The ‘Protecting Rohingya Refugees in Asia’ project brings together the Danish Refugee Council, the Asia Displacement Solutions Platform, the Mixed Migration Centre, Jesuit Refugee Service (JRS) Indonesia, HOST International, and the Geutanyoë Foundation to enhance regional protection responses in support of Rohingya refugees. Through support from the European Civil Protection and Humanitarian Aid Operations (ECHO), the project aims to identify and address the protection risks and needs of Rohingya refugees in Southeast Asia with a particular focus on Thailand, Malaysia, and Indonesia. It combines evidence-based research with programmatic and advocacy expertise to allow project partners, through their comparative advantages, to explore and advocate through new paths to support Rohingya refugees and the communities hosting them.
The first research project under the project is entitled ‘Refugee protection, human smuggling, and trafficking in Bangladesh and Southeast Asia‘. The report critically assesses the risks and needs of Rohingya refugees in Bangladesh and Southeast Asia across three thematic domains: protection, human trafficking, and human smuggling. The research draws from three national contexts: Thailand, Malaysia, and Indonesia.

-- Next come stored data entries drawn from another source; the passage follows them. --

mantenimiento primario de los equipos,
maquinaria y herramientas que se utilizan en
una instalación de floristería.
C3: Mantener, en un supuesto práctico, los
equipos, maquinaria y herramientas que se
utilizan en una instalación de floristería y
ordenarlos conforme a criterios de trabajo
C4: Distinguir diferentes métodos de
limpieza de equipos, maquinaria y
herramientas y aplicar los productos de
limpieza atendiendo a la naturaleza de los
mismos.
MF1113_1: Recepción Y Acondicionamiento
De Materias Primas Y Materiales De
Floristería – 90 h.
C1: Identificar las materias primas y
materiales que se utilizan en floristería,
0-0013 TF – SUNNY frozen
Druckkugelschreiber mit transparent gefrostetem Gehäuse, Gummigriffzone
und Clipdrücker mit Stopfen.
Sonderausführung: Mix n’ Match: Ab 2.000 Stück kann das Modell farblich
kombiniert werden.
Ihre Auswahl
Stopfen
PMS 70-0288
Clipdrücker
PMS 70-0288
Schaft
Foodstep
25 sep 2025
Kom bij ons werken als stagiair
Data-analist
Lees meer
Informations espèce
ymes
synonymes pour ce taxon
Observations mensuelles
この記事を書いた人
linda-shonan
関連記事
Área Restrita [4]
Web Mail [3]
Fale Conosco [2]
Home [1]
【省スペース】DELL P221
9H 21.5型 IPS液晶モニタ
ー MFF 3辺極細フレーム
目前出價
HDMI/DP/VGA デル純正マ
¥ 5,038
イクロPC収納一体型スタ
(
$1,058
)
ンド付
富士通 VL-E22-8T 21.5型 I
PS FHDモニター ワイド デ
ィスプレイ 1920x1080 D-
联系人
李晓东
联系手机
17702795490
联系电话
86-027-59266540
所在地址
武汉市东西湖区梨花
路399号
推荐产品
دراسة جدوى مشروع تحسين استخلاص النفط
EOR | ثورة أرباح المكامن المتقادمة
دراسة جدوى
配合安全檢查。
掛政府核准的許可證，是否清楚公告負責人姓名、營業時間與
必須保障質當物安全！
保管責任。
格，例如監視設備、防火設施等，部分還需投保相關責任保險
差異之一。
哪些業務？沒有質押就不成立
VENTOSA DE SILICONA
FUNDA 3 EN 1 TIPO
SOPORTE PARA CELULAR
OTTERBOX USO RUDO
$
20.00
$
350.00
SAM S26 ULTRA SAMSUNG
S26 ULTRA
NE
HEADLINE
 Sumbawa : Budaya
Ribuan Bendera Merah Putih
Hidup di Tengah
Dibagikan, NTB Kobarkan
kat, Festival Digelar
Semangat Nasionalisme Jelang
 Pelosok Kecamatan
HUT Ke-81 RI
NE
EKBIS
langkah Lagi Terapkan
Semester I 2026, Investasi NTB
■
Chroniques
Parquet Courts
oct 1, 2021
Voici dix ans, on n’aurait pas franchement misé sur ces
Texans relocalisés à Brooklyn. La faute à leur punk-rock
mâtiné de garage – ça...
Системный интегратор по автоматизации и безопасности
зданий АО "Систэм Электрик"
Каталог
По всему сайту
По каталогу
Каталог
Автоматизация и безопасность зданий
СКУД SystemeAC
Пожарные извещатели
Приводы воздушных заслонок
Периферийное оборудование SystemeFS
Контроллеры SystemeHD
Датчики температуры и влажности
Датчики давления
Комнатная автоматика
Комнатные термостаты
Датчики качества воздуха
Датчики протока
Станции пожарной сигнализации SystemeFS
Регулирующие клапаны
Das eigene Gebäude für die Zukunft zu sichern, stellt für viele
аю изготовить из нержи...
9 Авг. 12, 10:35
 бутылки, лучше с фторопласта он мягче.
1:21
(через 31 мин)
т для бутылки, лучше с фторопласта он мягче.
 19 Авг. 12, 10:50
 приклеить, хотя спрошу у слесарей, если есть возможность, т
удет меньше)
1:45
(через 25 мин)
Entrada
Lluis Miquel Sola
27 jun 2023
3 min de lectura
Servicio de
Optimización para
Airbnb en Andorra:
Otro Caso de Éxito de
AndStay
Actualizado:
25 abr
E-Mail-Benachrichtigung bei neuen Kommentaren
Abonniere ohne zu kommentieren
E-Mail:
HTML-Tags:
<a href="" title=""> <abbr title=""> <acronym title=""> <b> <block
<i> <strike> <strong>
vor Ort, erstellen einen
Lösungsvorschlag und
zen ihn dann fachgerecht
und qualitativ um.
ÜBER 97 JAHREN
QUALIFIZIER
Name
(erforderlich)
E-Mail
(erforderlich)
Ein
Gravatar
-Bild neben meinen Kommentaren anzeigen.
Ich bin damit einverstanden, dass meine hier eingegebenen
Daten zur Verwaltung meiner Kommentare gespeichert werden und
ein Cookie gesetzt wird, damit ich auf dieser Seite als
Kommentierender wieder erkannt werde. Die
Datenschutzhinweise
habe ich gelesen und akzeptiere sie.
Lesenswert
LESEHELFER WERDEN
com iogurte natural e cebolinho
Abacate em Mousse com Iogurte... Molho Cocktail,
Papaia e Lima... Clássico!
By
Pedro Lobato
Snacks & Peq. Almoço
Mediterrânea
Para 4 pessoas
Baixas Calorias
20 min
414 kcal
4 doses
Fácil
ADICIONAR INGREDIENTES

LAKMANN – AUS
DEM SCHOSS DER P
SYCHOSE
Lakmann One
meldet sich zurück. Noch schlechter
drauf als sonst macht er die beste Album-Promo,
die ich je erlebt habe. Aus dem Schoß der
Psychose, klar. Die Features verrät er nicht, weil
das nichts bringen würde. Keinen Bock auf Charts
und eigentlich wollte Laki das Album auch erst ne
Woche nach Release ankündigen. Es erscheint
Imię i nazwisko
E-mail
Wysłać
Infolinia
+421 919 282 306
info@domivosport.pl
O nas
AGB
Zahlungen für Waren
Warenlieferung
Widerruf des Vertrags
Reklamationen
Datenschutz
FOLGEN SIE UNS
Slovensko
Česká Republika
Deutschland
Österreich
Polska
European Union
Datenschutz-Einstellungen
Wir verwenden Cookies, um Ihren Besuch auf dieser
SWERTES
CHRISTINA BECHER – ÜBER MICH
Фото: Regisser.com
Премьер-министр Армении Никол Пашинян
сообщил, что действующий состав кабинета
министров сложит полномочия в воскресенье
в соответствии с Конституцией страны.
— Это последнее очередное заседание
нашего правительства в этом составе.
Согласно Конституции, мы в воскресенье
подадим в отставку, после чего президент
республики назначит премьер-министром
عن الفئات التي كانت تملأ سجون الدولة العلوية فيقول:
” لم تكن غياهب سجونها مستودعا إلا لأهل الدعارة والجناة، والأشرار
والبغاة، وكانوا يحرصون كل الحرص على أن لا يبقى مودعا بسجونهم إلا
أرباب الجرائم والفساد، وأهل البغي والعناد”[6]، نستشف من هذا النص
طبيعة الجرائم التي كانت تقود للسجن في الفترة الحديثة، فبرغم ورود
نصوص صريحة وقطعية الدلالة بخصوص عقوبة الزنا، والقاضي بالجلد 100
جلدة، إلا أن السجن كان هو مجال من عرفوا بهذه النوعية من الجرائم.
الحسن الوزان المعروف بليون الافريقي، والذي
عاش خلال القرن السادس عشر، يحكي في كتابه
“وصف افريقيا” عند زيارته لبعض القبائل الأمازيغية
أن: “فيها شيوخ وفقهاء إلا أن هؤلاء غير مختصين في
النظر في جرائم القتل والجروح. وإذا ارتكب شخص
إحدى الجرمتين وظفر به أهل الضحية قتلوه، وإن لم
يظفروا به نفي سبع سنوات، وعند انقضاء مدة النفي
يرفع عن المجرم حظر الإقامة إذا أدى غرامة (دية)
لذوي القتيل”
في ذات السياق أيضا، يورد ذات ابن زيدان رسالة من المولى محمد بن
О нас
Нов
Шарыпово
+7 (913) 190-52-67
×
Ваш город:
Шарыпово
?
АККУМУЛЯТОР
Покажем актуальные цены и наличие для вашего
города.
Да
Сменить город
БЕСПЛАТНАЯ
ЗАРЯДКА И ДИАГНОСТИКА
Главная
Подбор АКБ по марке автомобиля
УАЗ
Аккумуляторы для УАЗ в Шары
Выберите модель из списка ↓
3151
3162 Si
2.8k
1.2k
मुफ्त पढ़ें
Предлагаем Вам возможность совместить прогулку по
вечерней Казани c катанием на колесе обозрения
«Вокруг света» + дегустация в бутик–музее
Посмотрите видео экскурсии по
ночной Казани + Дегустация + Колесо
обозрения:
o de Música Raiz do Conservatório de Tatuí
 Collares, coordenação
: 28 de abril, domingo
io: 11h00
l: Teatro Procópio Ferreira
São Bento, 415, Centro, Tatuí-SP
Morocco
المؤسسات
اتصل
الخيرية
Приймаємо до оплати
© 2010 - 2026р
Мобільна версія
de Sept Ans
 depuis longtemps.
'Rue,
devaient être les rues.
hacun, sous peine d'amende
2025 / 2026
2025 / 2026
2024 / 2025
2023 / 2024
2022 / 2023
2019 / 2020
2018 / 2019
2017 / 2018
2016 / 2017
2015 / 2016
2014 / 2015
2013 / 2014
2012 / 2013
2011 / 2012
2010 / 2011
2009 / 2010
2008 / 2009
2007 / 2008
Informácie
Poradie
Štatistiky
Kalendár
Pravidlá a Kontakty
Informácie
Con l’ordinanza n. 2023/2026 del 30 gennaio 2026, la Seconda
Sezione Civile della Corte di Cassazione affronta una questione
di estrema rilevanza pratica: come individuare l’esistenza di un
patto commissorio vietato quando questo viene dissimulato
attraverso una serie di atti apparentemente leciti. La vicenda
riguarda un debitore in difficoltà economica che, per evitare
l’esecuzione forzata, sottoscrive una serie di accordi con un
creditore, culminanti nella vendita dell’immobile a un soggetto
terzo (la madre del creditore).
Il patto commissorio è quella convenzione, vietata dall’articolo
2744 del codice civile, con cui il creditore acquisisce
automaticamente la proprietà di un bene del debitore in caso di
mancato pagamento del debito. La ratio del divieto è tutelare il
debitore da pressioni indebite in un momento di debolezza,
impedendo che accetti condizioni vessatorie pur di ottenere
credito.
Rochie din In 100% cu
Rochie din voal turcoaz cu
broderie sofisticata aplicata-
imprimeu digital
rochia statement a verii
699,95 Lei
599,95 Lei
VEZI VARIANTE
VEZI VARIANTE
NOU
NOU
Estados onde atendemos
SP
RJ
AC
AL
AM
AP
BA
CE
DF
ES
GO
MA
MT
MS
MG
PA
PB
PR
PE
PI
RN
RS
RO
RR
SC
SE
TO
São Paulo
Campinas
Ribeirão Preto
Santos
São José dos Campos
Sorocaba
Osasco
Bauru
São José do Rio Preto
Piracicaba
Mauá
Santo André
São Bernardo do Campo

The research presented 26 findings. Through close consultations between the research team and PRRiA project partners, these findings informed the development of a series of conclusions and recommendations. The primary conclusions are:
Conclusion 1: Smuggling networks enable Rohingya to leave deteriorating living conditions in Myanmar and Bangladesh and seek access to social services and economic opportunities in host countries.
Conclusion 2: An important catalyst in the adoption and architecture of national protection policies are the ASEAN Declaration on the Rights of Children in the Context of Migration, the ASEAN Convention Against Trafficking in Persons, and respective Plans of Action.
Conclusion 3: National governments have the responsibility to address protection needs by establishing clarity between smuggling and trafficking including through stronger policies with consistent messaging, implementation, and enforcement.
Conclusion 4: Civil society actors and stakeholders are limited in advocating for change in national governments due to power imbalances in partnerships, barriers to resources, and lack of political will.
Conclusion 5: The lack of national rights that recognise and safeguard refugee status is a fundamental barrier to protection in Thailand and Malaysia. Across the region, national governments must continue to address restrictions on work for refugees and access to basic services.